Après un bon repas, nous déambulons donc et apprécions le SOLEIL DE CETTE DOUCE FIN DE JOURNEE. (C’est bon, vous avez le ton vaguement amer, là ?)
Le quartier est très sportif, c’est intéressant de voir tous les dispositifs mis en place pour la forme des habitants !
Nous rentrons ensuite à l’auberge, mais elle se fait vite rappeler par des connaissances qui l’invitent à se rendre dans un bar steampunk du centre. Elle me laisse donc dans la salle commune, à écrire, et file retrouver du monde en ville.
J’avance donc sur mes dernières cartes postales et seule une conversation en français à côté de moi me fait relever la tête. Deux jeunes hommes ont entamé une conversation avec une demoiselle, ils disent qu’ils partent dans la nuit. Du coup, je m’approche, attrape une chaise, et m’incruste dans la conversation.
Les deux sont Genevois, ils sont partis de Genève le 1er juillet et ont fait Suisse, France, Belgique, Pays Bas, Danemark, Norvège, Suède, Finlande… en vélo. C’est très chouette de discuter de leur expérience. La demoiselle est thésarde en pharmaco et ne parle pas très bien anglais, alors ça la rassure de parler en français. La conversation est plaisante, nous échangeons nos impressions sur Helsinki pendant presqu’une heure.

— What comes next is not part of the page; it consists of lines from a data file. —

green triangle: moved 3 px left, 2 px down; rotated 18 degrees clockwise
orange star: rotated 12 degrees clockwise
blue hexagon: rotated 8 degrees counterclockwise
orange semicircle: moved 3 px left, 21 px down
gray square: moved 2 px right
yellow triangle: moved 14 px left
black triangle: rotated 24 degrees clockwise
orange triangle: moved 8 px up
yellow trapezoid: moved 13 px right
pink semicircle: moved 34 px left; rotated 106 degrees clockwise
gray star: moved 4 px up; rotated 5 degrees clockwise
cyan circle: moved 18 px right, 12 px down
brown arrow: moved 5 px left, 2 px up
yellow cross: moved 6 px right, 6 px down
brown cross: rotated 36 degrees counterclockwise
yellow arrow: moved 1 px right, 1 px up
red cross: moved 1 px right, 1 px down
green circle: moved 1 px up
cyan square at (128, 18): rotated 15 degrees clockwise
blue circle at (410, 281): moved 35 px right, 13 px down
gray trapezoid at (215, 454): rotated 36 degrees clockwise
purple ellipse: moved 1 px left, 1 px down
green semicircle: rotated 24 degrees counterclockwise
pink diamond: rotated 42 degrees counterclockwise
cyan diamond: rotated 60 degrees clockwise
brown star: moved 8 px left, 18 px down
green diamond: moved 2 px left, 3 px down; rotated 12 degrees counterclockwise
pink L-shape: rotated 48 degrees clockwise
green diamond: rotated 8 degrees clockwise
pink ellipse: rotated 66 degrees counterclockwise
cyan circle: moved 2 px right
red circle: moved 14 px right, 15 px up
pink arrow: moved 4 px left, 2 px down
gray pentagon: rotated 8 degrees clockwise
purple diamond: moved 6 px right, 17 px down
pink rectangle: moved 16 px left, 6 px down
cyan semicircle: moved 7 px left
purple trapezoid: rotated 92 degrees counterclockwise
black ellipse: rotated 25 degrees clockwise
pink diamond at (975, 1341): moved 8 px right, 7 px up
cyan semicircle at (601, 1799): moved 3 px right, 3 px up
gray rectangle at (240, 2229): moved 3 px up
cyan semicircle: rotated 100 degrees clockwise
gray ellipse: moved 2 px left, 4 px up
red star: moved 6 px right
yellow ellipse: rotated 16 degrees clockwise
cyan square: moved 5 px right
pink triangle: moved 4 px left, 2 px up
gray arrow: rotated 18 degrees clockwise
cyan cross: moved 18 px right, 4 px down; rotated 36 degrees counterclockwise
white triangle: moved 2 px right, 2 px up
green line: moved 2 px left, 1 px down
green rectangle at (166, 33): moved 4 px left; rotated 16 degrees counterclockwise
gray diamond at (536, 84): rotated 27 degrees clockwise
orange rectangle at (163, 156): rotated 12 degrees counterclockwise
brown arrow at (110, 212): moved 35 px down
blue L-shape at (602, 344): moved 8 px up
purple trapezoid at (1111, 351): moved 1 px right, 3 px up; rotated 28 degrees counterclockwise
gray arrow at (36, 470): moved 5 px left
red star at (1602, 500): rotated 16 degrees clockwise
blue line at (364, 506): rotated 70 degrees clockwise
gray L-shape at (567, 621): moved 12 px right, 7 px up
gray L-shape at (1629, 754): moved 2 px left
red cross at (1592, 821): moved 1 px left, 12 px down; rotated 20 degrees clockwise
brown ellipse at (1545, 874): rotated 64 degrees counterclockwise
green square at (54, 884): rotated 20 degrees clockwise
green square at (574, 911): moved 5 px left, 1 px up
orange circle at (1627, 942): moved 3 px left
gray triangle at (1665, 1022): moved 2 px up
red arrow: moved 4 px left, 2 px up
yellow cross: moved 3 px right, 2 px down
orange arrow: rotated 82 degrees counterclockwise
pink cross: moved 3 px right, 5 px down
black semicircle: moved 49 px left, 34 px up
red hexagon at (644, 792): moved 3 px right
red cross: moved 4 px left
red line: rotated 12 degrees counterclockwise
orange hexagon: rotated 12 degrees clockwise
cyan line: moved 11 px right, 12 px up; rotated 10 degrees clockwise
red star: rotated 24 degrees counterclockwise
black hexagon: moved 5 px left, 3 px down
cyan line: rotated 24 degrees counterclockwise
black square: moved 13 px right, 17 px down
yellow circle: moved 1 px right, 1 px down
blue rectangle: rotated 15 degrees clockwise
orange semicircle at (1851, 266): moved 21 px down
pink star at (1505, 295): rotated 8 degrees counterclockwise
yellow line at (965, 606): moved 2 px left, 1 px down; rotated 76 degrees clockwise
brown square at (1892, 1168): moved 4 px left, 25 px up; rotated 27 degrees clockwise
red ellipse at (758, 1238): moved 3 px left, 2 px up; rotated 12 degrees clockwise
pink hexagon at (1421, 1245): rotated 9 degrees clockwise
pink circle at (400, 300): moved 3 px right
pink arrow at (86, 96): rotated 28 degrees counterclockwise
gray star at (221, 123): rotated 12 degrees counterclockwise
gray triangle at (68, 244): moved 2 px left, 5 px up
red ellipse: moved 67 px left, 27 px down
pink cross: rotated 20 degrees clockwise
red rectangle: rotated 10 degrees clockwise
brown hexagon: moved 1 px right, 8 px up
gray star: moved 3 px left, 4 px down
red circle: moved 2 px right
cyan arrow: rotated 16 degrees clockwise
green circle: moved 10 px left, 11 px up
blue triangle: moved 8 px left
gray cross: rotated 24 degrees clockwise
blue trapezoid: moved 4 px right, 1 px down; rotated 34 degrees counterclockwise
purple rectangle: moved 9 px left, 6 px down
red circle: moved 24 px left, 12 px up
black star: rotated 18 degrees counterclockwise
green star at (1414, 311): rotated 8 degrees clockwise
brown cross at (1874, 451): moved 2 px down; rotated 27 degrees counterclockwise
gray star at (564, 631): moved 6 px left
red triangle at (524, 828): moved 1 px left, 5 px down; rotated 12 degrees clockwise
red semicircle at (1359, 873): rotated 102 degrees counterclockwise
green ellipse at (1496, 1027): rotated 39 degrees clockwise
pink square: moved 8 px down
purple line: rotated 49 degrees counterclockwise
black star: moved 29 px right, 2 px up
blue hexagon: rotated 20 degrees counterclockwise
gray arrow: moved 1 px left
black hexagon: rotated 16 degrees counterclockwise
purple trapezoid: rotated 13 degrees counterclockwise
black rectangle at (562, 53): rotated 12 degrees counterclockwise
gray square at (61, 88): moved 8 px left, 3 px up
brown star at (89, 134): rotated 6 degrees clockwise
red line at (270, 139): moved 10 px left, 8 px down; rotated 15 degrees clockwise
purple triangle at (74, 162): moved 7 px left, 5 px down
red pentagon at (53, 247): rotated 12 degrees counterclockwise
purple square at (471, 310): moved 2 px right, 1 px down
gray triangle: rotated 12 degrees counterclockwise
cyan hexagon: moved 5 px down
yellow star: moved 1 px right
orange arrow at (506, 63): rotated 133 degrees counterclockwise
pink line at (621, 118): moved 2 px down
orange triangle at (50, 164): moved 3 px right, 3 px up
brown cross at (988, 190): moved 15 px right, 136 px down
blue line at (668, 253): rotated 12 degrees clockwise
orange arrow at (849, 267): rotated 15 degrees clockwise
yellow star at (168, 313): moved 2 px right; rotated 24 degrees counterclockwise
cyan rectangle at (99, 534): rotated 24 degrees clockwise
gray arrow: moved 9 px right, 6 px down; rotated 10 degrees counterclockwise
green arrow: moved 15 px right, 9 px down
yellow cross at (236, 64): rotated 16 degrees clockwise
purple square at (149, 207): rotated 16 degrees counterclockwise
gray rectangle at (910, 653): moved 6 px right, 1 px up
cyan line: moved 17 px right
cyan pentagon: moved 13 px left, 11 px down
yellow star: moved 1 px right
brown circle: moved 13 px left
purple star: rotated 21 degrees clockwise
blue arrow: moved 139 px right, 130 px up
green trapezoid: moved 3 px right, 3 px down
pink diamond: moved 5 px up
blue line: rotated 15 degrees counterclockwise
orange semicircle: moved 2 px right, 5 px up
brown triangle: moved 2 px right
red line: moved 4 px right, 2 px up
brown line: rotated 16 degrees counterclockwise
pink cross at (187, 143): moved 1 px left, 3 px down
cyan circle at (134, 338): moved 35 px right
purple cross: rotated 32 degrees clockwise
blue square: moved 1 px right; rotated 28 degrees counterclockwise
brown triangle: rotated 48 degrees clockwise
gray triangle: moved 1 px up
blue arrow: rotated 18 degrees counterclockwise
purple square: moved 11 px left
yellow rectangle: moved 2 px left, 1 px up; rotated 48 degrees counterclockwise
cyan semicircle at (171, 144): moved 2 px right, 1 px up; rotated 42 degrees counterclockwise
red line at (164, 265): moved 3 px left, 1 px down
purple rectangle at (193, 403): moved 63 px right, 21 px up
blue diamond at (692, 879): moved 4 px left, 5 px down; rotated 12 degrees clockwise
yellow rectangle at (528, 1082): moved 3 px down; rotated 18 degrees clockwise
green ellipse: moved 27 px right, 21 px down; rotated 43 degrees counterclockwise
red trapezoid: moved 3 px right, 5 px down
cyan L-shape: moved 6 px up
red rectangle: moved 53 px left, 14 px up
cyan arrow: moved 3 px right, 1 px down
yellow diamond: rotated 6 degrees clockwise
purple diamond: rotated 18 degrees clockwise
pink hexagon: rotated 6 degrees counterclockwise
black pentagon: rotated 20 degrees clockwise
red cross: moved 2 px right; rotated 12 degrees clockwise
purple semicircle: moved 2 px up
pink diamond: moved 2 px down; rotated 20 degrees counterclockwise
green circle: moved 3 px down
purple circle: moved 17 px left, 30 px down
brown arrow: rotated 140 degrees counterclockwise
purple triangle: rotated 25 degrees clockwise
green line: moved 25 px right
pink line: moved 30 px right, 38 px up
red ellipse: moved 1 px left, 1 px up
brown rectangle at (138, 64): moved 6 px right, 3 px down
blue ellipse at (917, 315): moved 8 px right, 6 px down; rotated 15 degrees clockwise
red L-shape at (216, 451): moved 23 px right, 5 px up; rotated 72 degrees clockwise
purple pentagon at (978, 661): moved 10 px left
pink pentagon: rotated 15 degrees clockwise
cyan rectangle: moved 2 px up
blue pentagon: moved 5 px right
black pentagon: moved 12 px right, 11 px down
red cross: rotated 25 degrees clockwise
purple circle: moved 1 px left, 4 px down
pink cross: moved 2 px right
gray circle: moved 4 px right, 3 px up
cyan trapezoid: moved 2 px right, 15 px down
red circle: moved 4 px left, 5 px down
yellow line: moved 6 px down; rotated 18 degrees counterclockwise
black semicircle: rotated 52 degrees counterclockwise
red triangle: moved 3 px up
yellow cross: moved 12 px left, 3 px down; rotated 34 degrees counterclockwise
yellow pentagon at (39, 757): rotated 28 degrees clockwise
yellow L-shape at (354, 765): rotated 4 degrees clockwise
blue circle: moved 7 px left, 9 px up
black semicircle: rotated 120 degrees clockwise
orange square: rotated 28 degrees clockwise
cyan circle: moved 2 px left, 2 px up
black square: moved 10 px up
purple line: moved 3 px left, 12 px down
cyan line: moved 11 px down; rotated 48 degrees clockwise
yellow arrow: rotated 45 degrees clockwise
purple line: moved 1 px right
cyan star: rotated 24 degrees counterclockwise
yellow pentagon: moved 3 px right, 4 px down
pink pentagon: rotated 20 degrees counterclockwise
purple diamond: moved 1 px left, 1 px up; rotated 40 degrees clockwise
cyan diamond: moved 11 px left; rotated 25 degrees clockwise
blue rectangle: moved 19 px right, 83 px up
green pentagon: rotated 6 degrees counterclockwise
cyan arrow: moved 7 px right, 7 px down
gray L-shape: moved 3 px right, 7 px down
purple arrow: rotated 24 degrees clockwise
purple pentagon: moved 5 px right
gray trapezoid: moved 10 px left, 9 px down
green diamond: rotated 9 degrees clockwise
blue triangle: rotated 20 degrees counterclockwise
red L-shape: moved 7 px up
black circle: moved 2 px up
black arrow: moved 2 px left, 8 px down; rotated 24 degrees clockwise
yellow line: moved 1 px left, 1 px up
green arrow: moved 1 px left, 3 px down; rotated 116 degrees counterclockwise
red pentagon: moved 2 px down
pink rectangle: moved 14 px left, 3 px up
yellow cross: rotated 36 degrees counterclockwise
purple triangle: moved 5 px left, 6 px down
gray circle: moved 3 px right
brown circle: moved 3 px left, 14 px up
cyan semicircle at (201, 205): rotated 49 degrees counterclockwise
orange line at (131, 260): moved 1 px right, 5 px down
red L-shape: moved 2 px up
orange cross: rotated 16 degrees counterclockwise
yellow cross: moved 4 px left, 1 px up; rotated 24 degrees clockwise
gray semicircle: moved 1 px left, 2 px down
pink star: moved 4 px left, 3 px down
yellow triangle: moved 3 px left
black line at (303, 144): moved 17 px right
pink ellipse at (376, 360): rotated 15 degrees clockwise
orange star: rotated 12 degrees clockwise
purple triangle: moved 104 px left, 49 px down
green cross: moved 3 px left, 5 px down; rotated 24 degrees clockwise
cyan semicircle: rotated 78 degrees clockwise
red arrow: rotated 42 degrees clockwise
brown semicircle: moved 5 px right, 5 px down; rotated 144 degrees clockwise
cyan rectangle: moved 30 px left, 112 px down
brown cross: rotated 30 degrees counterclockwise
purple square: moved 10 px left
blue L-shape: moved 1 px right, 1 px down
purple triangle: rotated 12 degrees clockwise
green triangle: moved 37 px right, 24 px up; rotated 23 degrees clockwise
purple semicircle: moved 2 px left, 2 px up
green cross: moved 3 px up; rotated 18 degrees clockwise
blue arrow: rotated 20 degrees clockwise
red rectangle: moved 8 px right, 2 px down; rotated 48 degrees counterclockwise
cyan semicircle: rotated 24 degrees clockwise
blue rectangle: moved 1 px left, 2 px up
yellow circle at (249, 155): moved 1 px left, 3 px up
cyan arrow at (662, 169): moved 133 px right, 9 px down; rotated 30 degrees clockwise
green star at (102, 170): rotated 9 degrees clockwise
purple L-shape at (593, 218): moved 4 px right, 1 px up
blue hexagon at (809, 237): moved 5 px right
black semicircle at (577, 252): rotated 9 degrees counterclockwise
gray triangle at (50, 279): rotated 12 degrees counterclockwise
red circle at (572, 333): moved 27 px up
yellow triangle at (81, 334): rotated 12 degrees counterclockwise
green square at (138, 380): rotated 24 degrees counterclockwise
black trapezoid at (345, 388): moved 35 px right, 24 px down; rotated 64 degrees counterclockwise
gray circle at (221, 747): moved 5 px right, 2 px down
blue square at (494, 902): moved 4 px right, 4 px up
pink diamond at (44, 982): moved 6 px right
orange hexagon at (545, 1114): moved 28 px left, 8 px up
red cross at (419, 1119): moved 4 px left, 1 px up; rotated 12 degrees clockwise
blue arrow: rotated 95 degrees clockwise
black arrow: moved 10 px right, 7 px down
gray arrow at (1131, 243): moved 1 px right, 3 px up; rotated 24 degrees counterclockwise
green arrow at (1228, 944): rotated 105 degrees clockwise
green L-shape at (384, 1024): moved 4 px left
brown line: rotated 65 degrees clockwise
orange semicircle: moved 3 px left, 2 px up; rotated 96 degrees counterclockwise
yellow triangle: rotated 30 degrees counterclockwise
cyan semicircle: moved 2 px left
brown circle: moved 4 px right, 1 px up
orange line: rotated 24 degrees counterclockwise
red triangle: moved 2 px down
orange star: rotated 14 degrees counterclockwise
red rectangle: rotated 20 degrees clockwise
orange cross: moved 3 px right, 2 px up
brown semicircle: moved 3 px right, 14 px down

Au milieu de la conversation, E. revient, assez furieuse : le bar était très sympa, mais cher, et ses connaissances lui ont laissé la note. Elle se sent roulée et parle très vite. En anglais. Au milieu d’une conversation en français. Nous assistons donc à un moment un peu surréel où elle décrypte notre français, je ne sais plus trop si je parle anglais ou français, et suis totalement adaptée aux deux, alors que la thésarde en pharmaco, elle, est assez perdue. C’est malgré tout assez amusant. E. indique l’emplacement de Steam, le bar Steampunk (très original…) aux deux Genevois qui n’ont pas prévu de dormir et vont boire avant d’aller faire la fête, puis nous retournons au dortoir. Il est grand temps de nous préparer et dormir…
La porte du dortoir. L’auberge a une déco intéressante, à mi-chemin entre hôpital et couloir d’affiches débiles.
Voilà.
Mes dernières cartes sont écrites et je les posterai de l’aéroport. Il est 21h30, j’ai à nouveau bien crapahuté aujourd’hui, et suis contente de pouvoir dormir. Les co-dortoirières ne sont pas discrètes, mais tant pis : le réveil sonnera à 3h30 et le lit est confortable. Ce n’est pas le moment de faire un scandale, autant profiter un maximum du peu d’heures qu’il me reste à dormir.
Demain, je vais faire un tour en Norvège… Puis c’est l’inévitable retour en France. Le voyage touche à sa fin.